In the novel set of COR659 analogues, those bearing branched alkyl substituents on the ester group, showed an improved in vitro metabolic stability (2–4), had an in vitro GABA_B PAM (2–4) and/or CB₁ partial agonist/antagonist profile (2–3) and maintained the ability to reduce alcohol (2–4) and/or chocolate (4) self-administration in rats. Both PK and PD data ruled out any involvement of metabolite M1 in the in vivo potency of COR659 and 4.

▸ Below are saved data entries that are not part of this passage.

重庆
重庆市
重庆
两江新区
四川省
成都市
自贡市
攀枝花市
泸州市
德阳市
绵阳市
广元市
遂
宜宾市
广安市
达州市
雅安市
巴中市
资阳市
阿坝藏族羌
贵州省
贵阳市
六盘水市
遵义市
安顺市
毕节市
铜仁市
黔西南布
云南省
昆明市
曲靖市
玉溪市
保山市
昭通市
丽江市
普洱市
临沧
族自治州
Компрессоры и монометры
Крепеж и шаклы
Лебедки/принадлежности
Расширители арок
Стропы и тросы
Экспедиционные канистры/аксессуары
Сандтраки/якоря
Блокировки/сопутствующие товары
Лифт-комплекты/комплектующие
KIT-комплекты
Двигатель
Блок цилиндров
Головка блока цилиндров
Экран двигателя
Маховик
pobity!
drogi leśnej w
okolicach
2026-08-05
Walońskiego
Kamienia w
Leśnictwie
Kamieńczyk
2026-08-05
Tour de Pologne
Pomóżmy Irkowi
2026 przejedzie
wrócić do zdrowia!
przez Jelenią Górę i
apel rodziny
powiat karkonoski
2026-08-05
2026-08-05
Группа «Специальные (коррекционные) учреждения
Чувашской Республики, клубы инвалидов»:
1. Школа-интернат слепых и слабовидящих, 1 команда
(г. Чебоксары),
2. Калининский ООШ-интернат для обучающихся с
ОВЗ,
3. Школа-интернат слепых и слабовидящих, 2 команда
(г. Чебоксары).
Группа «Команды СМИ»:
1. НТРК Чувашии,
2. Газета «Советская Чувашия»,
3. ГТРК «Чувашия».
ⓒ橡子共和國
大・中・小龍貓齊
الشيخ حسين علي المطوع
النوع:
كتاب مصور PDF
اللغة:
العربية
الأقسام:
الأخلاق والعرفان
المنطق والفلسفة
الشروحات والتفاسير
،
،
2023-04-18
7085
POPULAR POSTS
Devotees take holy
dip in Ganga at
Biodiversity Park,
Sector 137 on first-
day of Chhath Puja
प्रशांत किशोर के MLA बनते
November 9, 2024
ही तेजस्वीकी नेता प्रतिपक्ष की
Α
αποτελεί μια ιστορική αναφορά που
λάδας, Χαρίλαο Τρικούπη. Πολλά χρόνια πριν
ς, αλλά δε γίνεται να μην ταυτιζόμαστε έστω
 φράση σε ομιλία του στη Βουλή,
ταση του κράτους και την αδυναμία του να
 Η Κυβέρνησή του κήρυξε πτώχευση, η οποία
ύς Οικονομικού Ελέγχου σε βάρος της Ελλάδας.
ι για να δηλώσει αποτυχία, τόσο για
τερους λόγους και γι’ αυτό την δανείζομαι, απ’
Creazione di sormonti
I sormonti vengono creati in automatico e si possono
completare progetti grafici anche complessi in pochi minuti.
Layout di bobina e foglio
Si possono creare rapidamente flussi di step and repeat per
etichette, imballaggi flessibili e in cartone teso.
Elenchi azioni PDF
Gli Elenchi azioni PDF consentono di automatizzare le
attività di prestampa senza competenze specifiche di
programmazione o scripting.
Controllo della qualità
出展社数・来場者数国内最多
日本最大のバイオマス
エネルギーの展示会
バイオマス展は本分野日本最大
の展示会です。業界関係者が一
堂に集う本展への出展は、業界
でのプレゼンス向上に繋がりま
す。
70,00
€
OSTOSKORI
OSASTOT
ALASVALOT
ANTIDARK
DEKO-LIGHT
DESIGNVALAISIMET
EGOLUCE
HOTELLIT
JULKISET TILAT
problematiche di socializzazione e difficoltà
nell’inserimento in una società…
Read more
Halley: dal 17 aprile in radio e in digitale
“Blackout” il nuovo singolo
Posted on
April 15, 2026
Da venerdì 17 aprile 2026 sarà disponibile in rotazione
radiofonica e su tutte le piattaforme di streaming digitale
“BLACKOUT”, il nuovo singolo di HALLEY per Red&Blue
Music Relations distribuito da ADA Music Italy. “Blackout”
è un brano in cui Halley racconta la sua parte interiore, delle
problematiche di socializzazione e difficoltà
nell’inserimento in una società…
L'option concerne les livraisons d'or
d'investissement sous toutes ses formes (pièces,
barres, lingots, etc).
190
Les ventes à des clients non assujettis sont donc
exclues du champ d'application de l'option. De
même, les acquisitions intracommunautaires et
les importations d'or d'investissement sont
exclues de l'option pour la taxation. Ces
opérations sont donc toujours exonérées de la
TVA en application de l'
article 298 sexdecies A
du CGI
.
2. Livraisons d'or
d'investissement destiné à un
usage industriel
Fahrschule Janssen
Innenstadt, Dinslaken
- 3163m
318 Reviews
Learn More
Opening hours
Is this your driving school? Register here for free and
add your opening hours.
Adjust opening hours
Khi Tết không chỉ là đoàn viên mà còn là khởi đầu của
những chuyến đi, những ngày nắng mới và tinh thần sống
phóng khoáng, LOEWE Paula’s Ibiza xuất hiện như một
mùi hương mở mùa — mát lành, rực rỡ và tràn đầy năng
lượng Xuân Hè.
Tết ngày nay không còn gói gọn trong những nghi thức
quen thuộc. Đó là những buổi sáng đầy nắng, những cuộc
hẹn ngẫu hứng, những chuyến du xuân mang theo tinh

The present results, therefore, highlight the importance to design and synthesize novel compounds endowed with the dual activity profile and devoid of metabolic liabilities.

我们报告了一项对COR659（1）的体外I期代谢研究，COR659是一种2-酰基氨基噻吩衍生物，能够抑制大鼠酒精和巧克力的自我给药，可能是通过对GABA _B受体的正变构调节和对大麻素的拮抗作用/反向激动作用CB ₁受体。鉴于已将噻吩环C-3处的甲基酯基团鉴定为代谢弱点，我们还报告了化学优化项目，旨在平衡一组3取代COR659类似物在体内和体外的代谢稳定性与代谢稳定性。

高效液相色谱串联和高分辨率质谱用于表征大鼠COR659的体外代谢和体内药代动力学。体外[ ³⁵ S] GTP γ S结合于刺激的GABA测定_乙和CB _1点用酒精和巧克力自身给药实验的受体，结合在大鼠中，采用以评估这种新颖的组类似物的药理学特性，使用COR659作为参考化合物。

在肝微粒体温育中发现了COR659的八种代谢物；通过与合成参考标准品比较确定了其中的两个（M1，M2）。M2是噻吩环C-5处甲基的氧化产物，在体外是主要的代谢产物，但在体内显示出较低的全身暴露。M1是C-3处的甲酯基团的裂解产物，在体外揭示了NADPH依赖性途径的异常代谢机制，并且在体内，其在血浆中维持了高水平和持续水平，这可能代表了潜在的药代动力学和毒理学问题。

在一组新的COR659类似物中，那些在酯基团上带有分支烷基取代基的化合物显示出改善的体外代谢稳定性（2-4），具有体外GABA _B PAM（2-4）和/或CB ₁部分激动剂/拮抗剂（2-3）并保持减少大鼠酒精（2-4）和/或巧克力（4）自我给药的能力。PK和PD数据均排除了代谢物M1与COR659和4的体内效力有关。

因此，目前的结果强调了设计和合成具有双重活性特征且没有代谢负债的新型化合物的重要性。